I suspect many people like to have several books going at the same time. For me I have a history book or biography underway while also a work of fiction is sitting along the bed for late-night reading. The charm of the works by Gaus is they paint such detail and depth to everything from clothes to home furnishings. There is a mental image conveyed through words that make the book visual in ways that most authors have no ability to achieve. By the time the action is set to play out the reader has a very good sense of the how everything looks as the characters make the pages turn.
If you have not read one of these books yet, please do yourself a favor and pick one up soon.
The peaceful town of Millersburg, Ohio, in the heart of Ohio’s Amish country, is rocked by the vicious murder of one of its citizens at the hands of an ex-convict.

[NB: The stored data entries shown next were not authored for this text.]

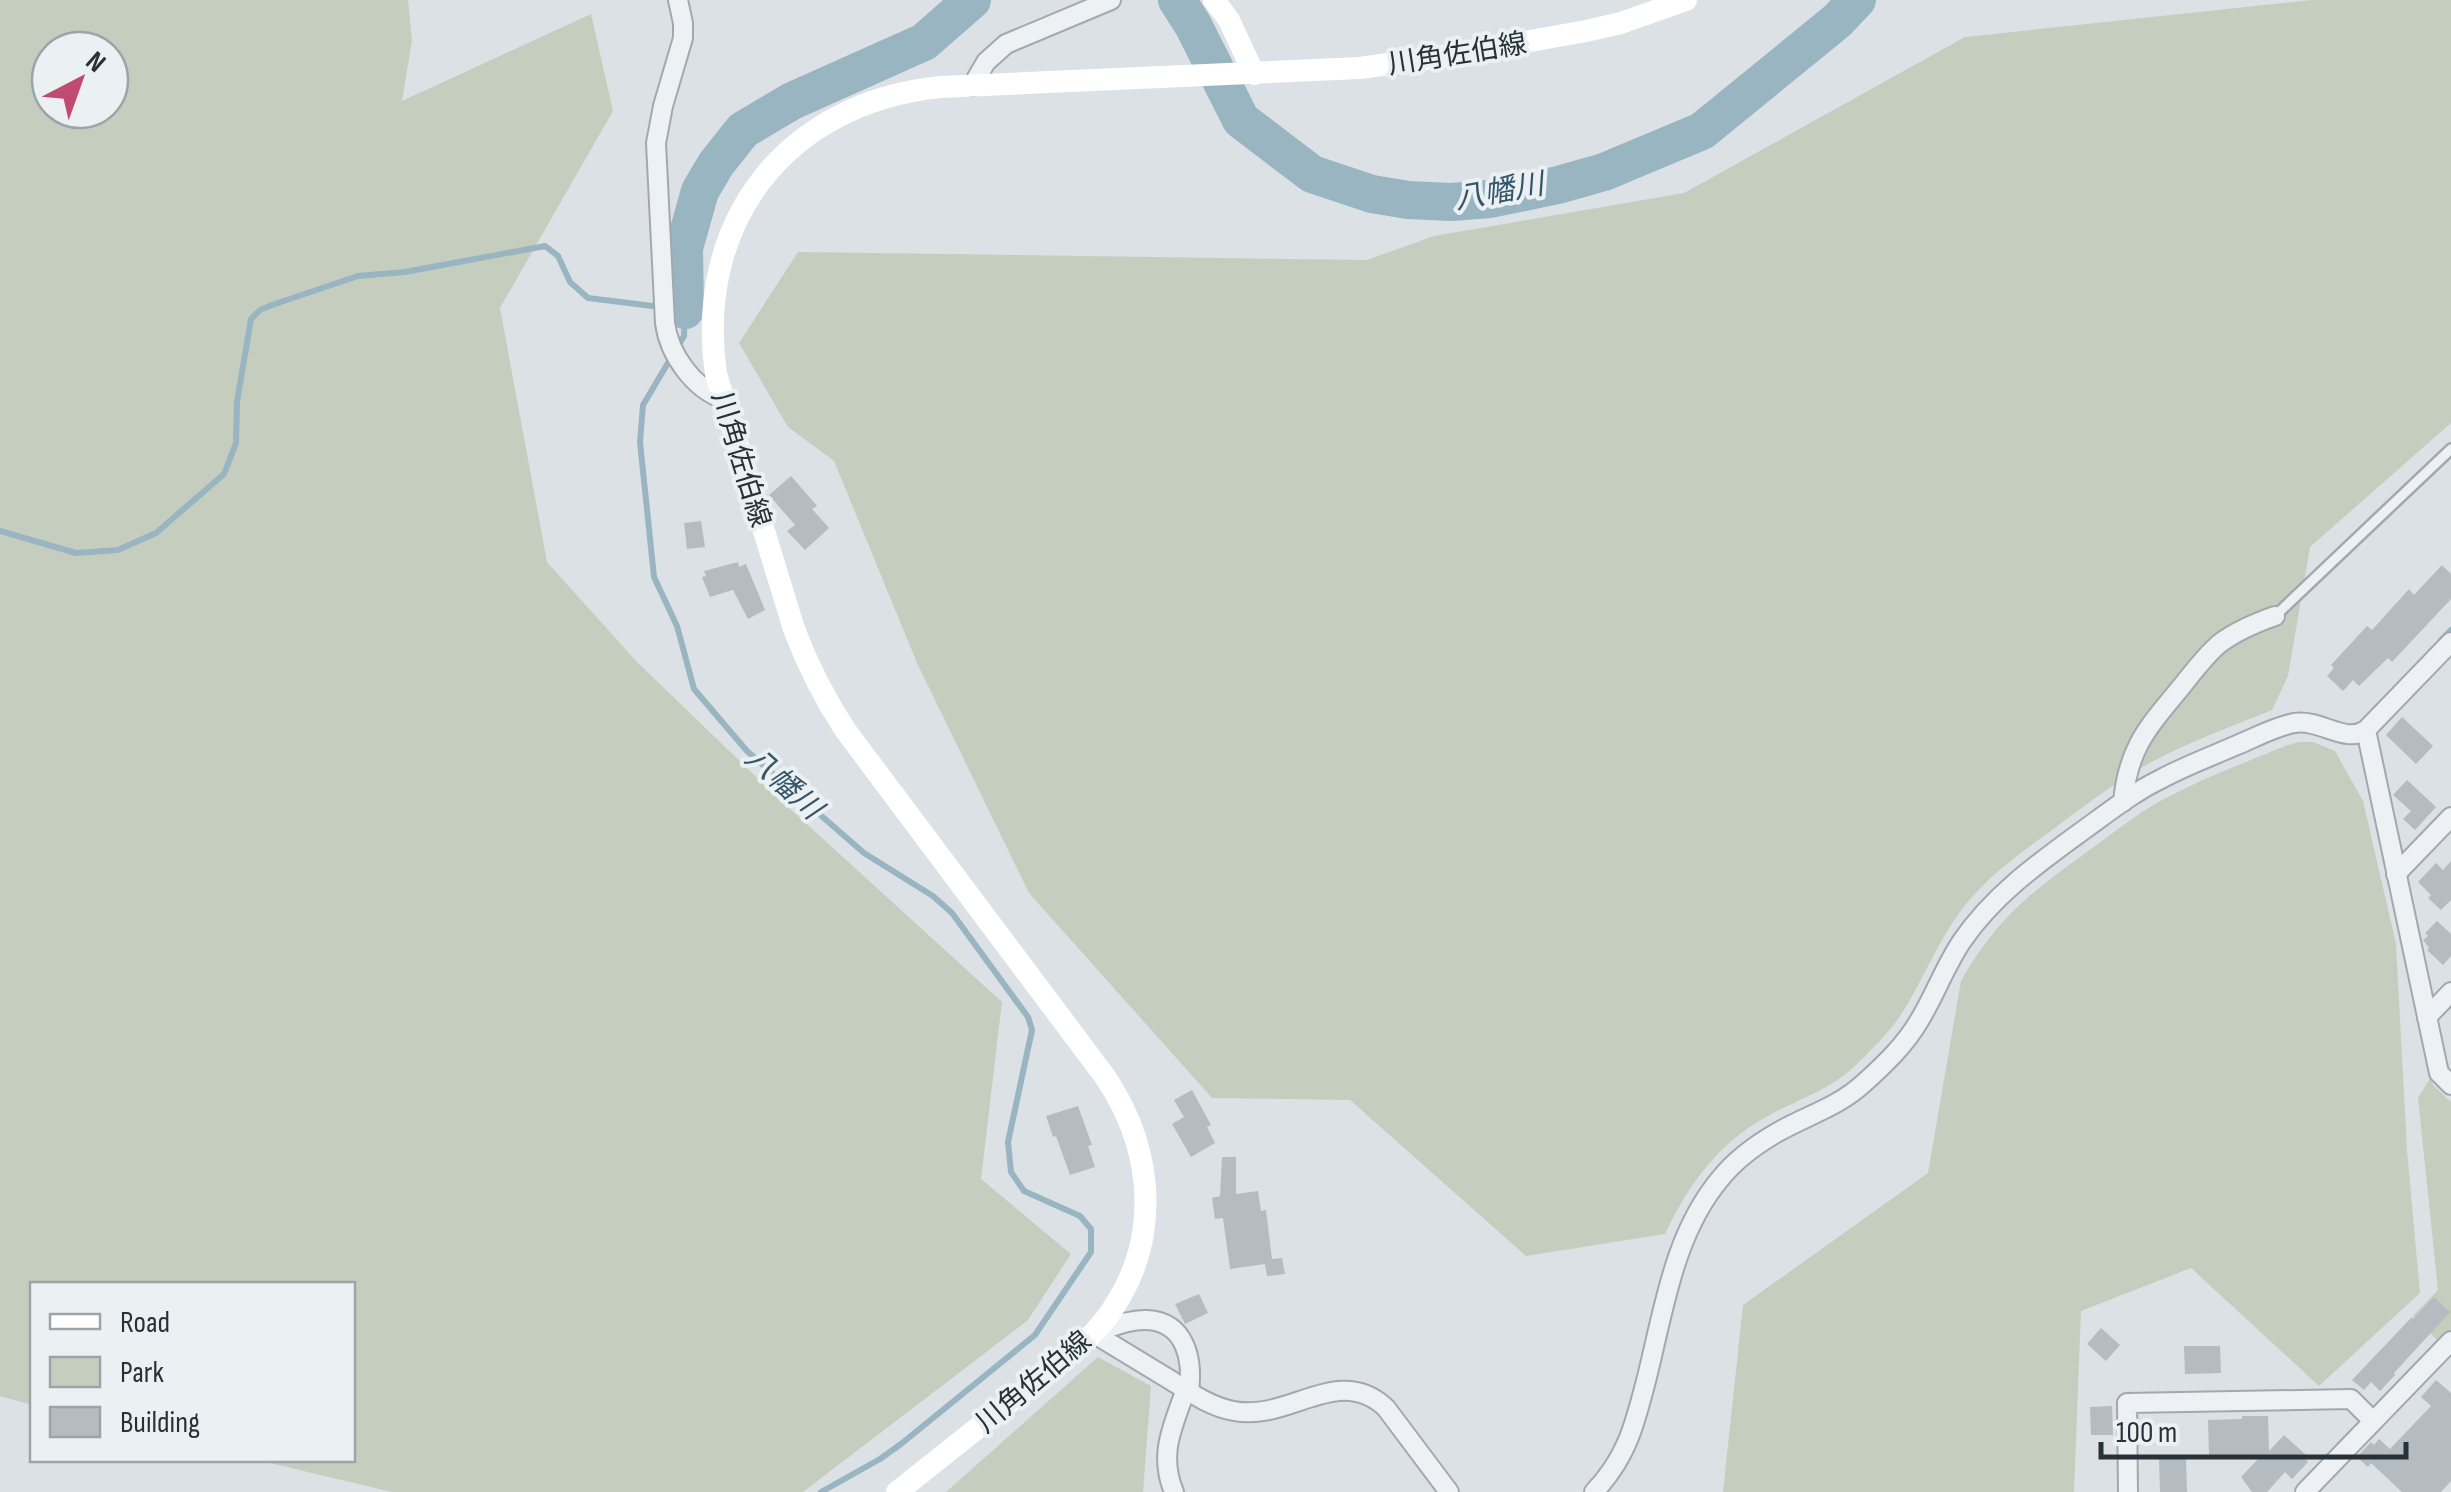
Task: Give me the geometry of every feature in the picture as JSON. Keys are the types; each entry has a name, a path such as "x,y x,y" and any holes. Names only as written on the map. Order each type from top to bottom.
{"main road":[{"path":"1214,0 1230,20 1252,74"},
{"name":"川角佐伯線","path":"897,1492 1070,1354 1093,1333 1117,1301 1142,1235 1146,1212 1143,1164 1129,1119 1106,1078 846,731 808,665 722,399 712,348 714,297 726,246 736,223 763,179 799,142 842,114 890,95 972,86 1360,68 1453,55 1622,22 1686,0"}],"street":[{"path":"678,0 684,22 683,38 656,144 666,332 698,386 722,399"},
{"path":"972,86 986,62 1006,44 1111,0"},
{"path":"2122,802 2125,779 2138,742 2160,712 2220,644 2275,616"},
{"path":"1594,1492 1629,1442 1683,1241 1713,1188 1738,1160 1778,1132 1835,1106 1896,1052 1917,1024 1961,942 2005,890 2122,802 2160,779 2297,722 2316,723 2350,736 2359,734 2451,642"},
{"path":"2366,730 2439,1073 2451,1085"},
{"path":"2396,874 2451,817"},
{"path":"2427,1017 2451,992"},
{"path":"1093,1333 1148,1320 1165,1324 1188,1348 1188,1390 1166,1454 1166,1470 1174,1492"},
{"path":"1093,1333 1217,1406 1251,1413 1286,1407 1333,1391 1358,1390 1374,1396 1449,1492"},
{"path":"2305,1492 2451,1341"},
{"path":"2128,1492 2127,1403 2351,1400 2374,1421"}],"lane":[{"path":"2275,616 2451,450"}],"green space":[{"path":"0,0 408,0 412,40 402,101 591,14 613,111 500,308 547,562 636,661 777,797 1002,1002 981,1179 1071,1254 1028,1320 803,1492 392,1492 265,1462 355,1462 355,1282 30,1282 30,1404 0,1396"},
{"path":"2312,0 2451,0 2451,423 2310,547 2288,676 2272,710 2146,765 2087,804 1996,874 1956,917 1909,1002 1878,1043 1834,1082 1768,1116 1734,1139 1695,1182 1665,1234 1526,1256 1350,1100 1212,1098 1029,893 917,663 834,461 788,427 739,343 798,252 1367,260 1434,236 1684,193 1965,37"},
{"path":"2299,742 2313,742 2335,751 2363,801 2396,944 2407,1150 2420,1293 2319,1386 2191,1268 2081,1311 2074,1492 1723,1492 1743,1305 1928,1173 1961,981 1990,938 2036,890 2152,806 2214,775"},
{"path":"2431,1077 2433,1085 2451,1102 2451,1329 2439,1342 2413,1316 2438,1290 2418,1098"},
{"path":"1098,1357 1151,1386 1143,1492 946,1492"}],"building":[{"path":"791,476 817,506 812,509 829,528 805,550 787,531 795,525 769,495"},
{"path":"701,521 705,547 687,549 684,523"},
{"path":"738,562 739,567 746,564 765,610 748,619 733,590 710,597 702,577 706,576 704,571"},
{"path":"2442,565 2451,574 2451,599 2392,662 2388,658 2359,686 2353,680 2343,691 2327,676 2334,668 2331,665 2367,626 2372,630 2409,589 2414,595"},
{"path":"2402,717 2433,746 2416,764 2386,735"},
{"path":"2407,780 2436,807 2415,830 2403,819 2411,811 2393,795"},
{"path":"2451,861 2451,900 2441,910 2418,882 2436,863 2443,870"},
{"path":"2437,921 2451,934 2451,956 2443,965 2427,950 2423,940"},
{"path":"1192,1090 1211,1125 1207,1127 1215,1143 1191,1157 1172,1124 1184,1117 1174,1100"},
{"path":"1078,1106 1092,1145 1088,1146 1095,1167 1070,1175 1046,1116"},
{"path":"1222,1157 1236,1157 1236,1194 1258,1191 1261,1211 1266,1210 1272,1259 1282,1258 1285,1274 1267,1276 1265,1264 1230,1269 1223,1218 1215,1219 1212,1198 1220,1196"},
{"path":"1199,1294 1208,1313 1185,1324 1175,1304"},
{"path":"2434,1297 2450,1312 2380,1391 2371,1382 2364,1390 2352,1380 2412,1317"},
{"path":"2101,1328 2120,1345 2106,1361 2087,1344"},
{"path":"2184,1346 2220,1346 2221,1373 2185,1374"},
{"path":"2436,1380 2451,1393 2451,1481 2441,1492 2402,1492 2371,1463 2368,1467 2357,1457 2379,1439 2390,1449 2431,1406 2421,1397"},
{"path":"2112,1406 2113,1435 2091,1435 2090,1407"},
{"path":"2268,1416 2269,1451 2284,1435 2307,1456 2308,1462 2292,1479 2285,1472 2267,1492 2252,1492 2241,1477 2261,1456 2209,1456 2208,1420"},
{"path":"2186,1458 2187,1492 2160,1492 2159,1459"}],"waterway":[{"name":"八幡川","path":"685,310 684,248 700,191 743,130 792,101 924,42 972,0"},
{"name":"八幡川","path":"1177,0 1241,120 1312,174 1372,194 1451,202 1490,199 1604,172 1702,131 1837,21 1857,0"},
{"name":"八幡川","path":"0,531 76,553 118,550 156,533 224,474 236,443 237,402 251,319 272,305 358,276 405,272 545,246 558,256 570,282 588,298 685,310 684,336 643,405 640,442 654,577 677,626 694,689 747,751 864,853 933,896 952,913 1028,1017 1032,1030 1008,1142 1011,1172 1024,1191 1080,1216 1091,1229 1091,1252 1035,1335 901,1444 821,1492"},
{"path":"2441,640 2451,630"}]}
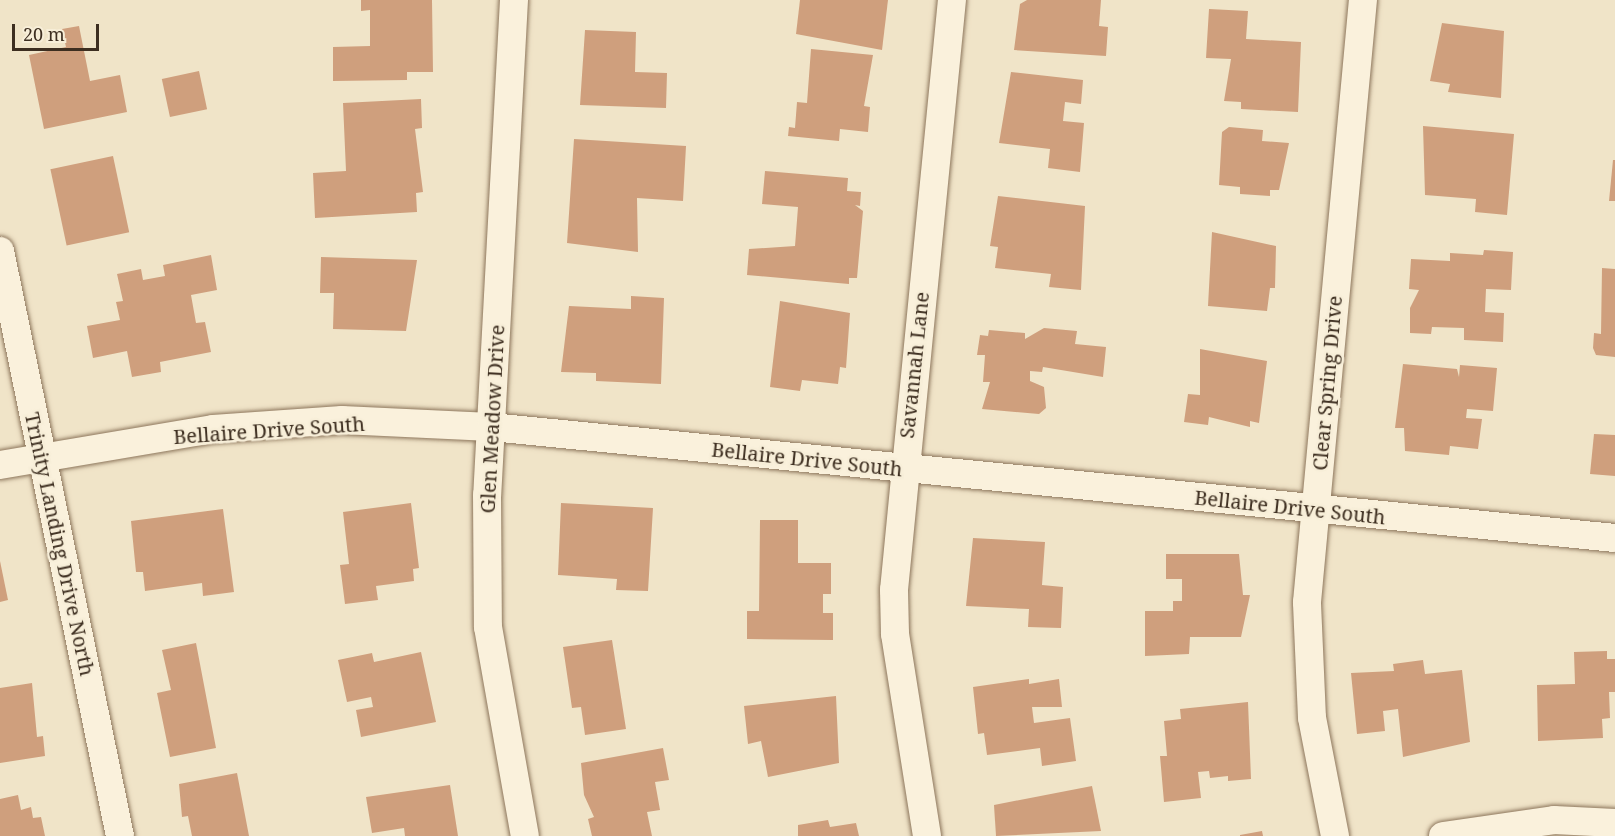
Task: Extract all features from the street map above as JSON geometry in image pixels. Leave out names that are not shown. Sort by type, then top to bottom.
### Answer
[{"type":"street","name":"Glen Meadow Drive","points":[[514,0],[491,427],[488,627],[525,836]]},
{"type":"street","name":"Savannah Lane","points":[[927,836],[895,634],[904,469],[952,0]]},
{"type":"street","name":"Clear Spring Drive","points":[[1335,836],[1312,718],[1307,602],[1363,0]]},
{"type":"street","name":"Trinity Landing Drive North","points":[[0,251],[39,457],[120,836]]},
{"type":"street","name":"Bellaire Drive South","points":[[0,465],[213,429],[330,421],[491,427],[1316,511],[1615,538]]},
{"type":"street","points":[[1443,836],[1554,820],[1615,823]]},
{"type":"building","points":[[361,0],[432,0],[433,72],[407,72],[407,80],[333,81],[333,47],[370,46],[370,10],[361,11]]},
{"type":"building","points":[[800,0],[888,0],[882,50],[796,34]]},
{"type":"building","points":[[1027,0],[1101,0],[1099,26],[1108,27],[1106,56],[1014,50],[1020,4]]},
{"type":"building","points":[[1209,9],[1248,11],[1246,39],[1301,42],[1298,112],[1241,109],[1241,102],[1224,101],[1231,59],[1206,58]]},
{"type":"building","points":[[1442,23],[1504,31],[1501,98],[1448,92],[1450,84],[1430,81]]},
{"type":"building","points":[[79,26],[90,81],[120,75],[127,112],[44,129],[29,55],[66,47],[62,29]]},
{"type":"building","points":[[585,30],[636,32],[635,72],[667,73],[666,108],[580,105]]},
{"type":"building","points":[[811,49],[873,55],[864,106],[870,107],[868,132],[840,129],[839,141],[788,136],[789,127],[795,128],[797,102],[807,103]]},
{"type":"building","points":[[199,71],[207,109],[170,117],[162,79]]},
{"type":"building","points":[[1011,72],[1083,80],[1081,104],[1065,102],[1063,121],[1084,123],[1080,172],[1048,168],[1050,149],[999,143]]},
{"type":"building","points":[[421,99],[422,128],[415,129],[423,192],[416,193],[417,212],[315,218],[313,173],[346,171],[343,103]]},
{"type":"building","points":[[1423,126],[1514,134],[1507,215],[1475,212],[1476,199],[1425,195]]},
{"type":"building","points":[[1229,127],[1263,130],[1262,141],[1289,143],[1279,190],[1270,190],[1270,196],[1240,194],[1240,187],[1219,185],[1222,132]]},
{"type":"building","points":[[574,139],[686,146],[683,201],[637,198],[638,252],[567,243]]},
{"type":"building","points":[[113,156],[129,232],[67,246],[50,169]]},
{"type":"building","points":[[1613,160],[1615,160],[1615,201],[1609,201]]},
{"type":"building","points":[[765,171],[848,178],[847,191],[861,192],[860,206],[855,205],[863,211],[857,278],[849,278],[849,284],[747,275],[749,249],[795,246],[798,207],[762,204]]},
{"type":"building","points":[[998,196],[1085,206],[1081,290],[1049,287],[1051,274],[995,268],[998,247],[990,246]]},
{"type":"building","points":[[1212,232],[1276,246],[1275,288],[1270,288],[1267,311],[1208,306]]},
{"type":"building","points":[[1484,250],[1513,252],[1511,290],[1486,289],[1485,312],[1504,313],[1503,342],[1464,340],[1464,328],[1432,327],[1431,334],[1410,333],[1410,308],[1419,290],[1409,289],[1411,259],[1450,261],[1450,253],[1483,255]]},
{"type":"building","points":[[211,255],[217,290],[191,295],[196,323],[205,322],[211,352],[160,362],[161,372],[132,377],[127,351],[93,358],[87,326],[120,320],[116,302],[123,301],[117,274],[141,269],[143,280],[165,276],[163,265]]},
{"type":"building","points":[[321,257],[417,260],[406,331],[333,329],[334,293],[320,293]]},
{"type":"building","points":[[1602,268],[1615,269],[1615,357],[1596,355],[1593,348],[1594,333],[1601,334]]},
{"type":"building","points":[[631,296],[664,298],[661,384],[596,381],[596,373],[561,372],[569,306],[631,309]]},
{"type":"building","points":[[780,301],[850,313],[846,368],[840,367],[838,384],[802,380],[800,391],[770,387]]},
{"type":"building","points":[[1044,328],[1077,331],[1075,344],[1106,347],[1103,377],[1043,367],[1042,372],[1030,371],[1030,381],[1044,387],[1046,408],[1039,414],[982,409],[990,382],[983,382],[985,355],[977,355],[980,335],[988,336],[989,330],[1025,333],[1025,339]]},
{"type":"building","points":[[1200,349],[1267,361],[1259,423],[1250,421],[1250,427],[1209,417],[1208,425],[1184,422],[1188,394],[1200,395]]},
{"type":"building","points":[[1403,364],[1457,369],[1459,377],[1460,365],[1497,368],[1493,411],[1467,409],[1466,418],[1482,419],[1478,449],[1450,446],[1449,455],[1405,451],[1404,428],[1395,428]]},
{"type":"building","points":[[1594,434],[1615,435],[1615,476],[1590,474]]},
{"type":"building","points":[[411,503],[419,568],[413,569],[414,581],[376,586],[378,600],[345,604],[340,565],[349,564],[343,512]]},
{"type":"building","points":[[561,503],[653,508],[648,591],[616,590],[617,579],[558,575]]},
{"type":"building","points":[[223,509],[234,592],[203,596],[202,583],[145,591],[143,572],[136,572],[131,521]]},
{"type":"building","points":[[760,520],[798,520],[798,563],[831,563],[831,594],[823,594],[823,613],[833,613],[833,640],[747,639],[747,611],[759,611]]},
{"type":"building","points":[[973,538],[1045,542],[1042,585],[1063,587],[1061,628],[1028,627],[1029,609],[966,606]]},
{"type":"building","points":[[1166,554],[1239,554],[1243,595],[1250,595],[1241,637],[1190,637],[1189,654],[1145,656],[1145,611],[1173,611],[1173,601],[1182,601],[1182,579],[1166,579]]},
{"type":"building","points":[[0,561],[8,600],[0,602]]},
{"type":"building","points":[[612,640],[626,729],[585,735],[581,707],[572,708],[563,647]]},
{"type":"building","points":[[196,643],[216,748],[170,757],[157,693],[171,690],[162,650]]},
{"type":"building","points":[[1607,651],[1607,659],[1615,659],[1615,692],[1609,692],[1610,718],[1602,719],[1603,738],[1538,741],[1537,685],[1575,684],[1574,652]]},
{"type":"building","points":[[421,652],[436,722],[361,737],[356,710],[373,707],[371,697],[347,702],[338,660],[372,653],[374,662]]},
{"type":"building","points":[[1423,660],[1425,674],[1462,670],[1470,742],[1403,757],[1398,709],[1383,711],[1385,731],[1357,734],[1351,673],[1394,671],[1393,664]]},
{"type":"building","points":[[1029,679],[1029,684],[1059,679],[1062,707],[1032,707],[1034,723],[1070,718],[1076,761],[1042,766],[1040,748],[987,755],[984,733],[978,734],[973,687]]},
{"type":"building","points":[[32,683],[37,737],[43,736],[45,756],[0,763],[0,688]]},
{"type":"building","points":[[836,696],[839,763],[768,777],[761,741],[748,744],[744,706]]},
{"type":"building","points":[[1248,702],[1251,779],[1228,781],[1228,776],[1210,778],[1209,771],[1198,772],[1201,798],[1164,802],[1160,756],[1167,756],[1164,721],[1181,719],[1180,709]]},
{"type":"building","points":[[663,748],[669,780],[655,782],[660,810],[647,812],[652,836],[592,836],[588,819],[594,817],[584,795],[581,763]]},
{"type":"building","points":[[237,773],[249,836],[192,836],[188,816],[182,817],[179,784]]},
{"type":"building","points":[[450,785],[458,836],[405,836],[404,828],[372,833],[366,797]]},
{"type":"building","points":[[1092,786],[1101,831],[996,836],[994,805]]},
{"type":"building","points":[[18,795],[21,810],[31,807],[33,818],[41,817],[45,836],[0,836],[0,799]]},
{"type":"building","points":[[828,820],[830,827],[856,823],[859,836],[798,836],[798,825]]},
{"type":"building","points":[[1262,831],[1263,836],[1240,836],[1240,835]]}]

When a local reporter covering the story ends up dead as well, with the convict already behind bars, suspicion falls on David Hawkins, father of the first victim. But Hawkins is nowhere to be found, not even among the protective Amish colony that had taken him in as one of its own regardless of his shadowy past.
Following on the critical and popular success of his first book, mystery writer P. L. Gaus again brings us a moral and legal conundrum as Professor Michael Branden, Sheriff Bruce Robertson, and Pastor Cal Troyer set out to uncover the truth that seems so elusive in their otherwise quiet corner of the world.
Along the way, Gaus paints a unique portrait of the relationship between the Amish and the “English” cultures as seen from the inside. Against this backdrop, Broken English is a tale of honor, deception, and revenge, where circumstances and the search for justice test the mettle of the closest of friends and reveal the desperate measures of the strongest of foes.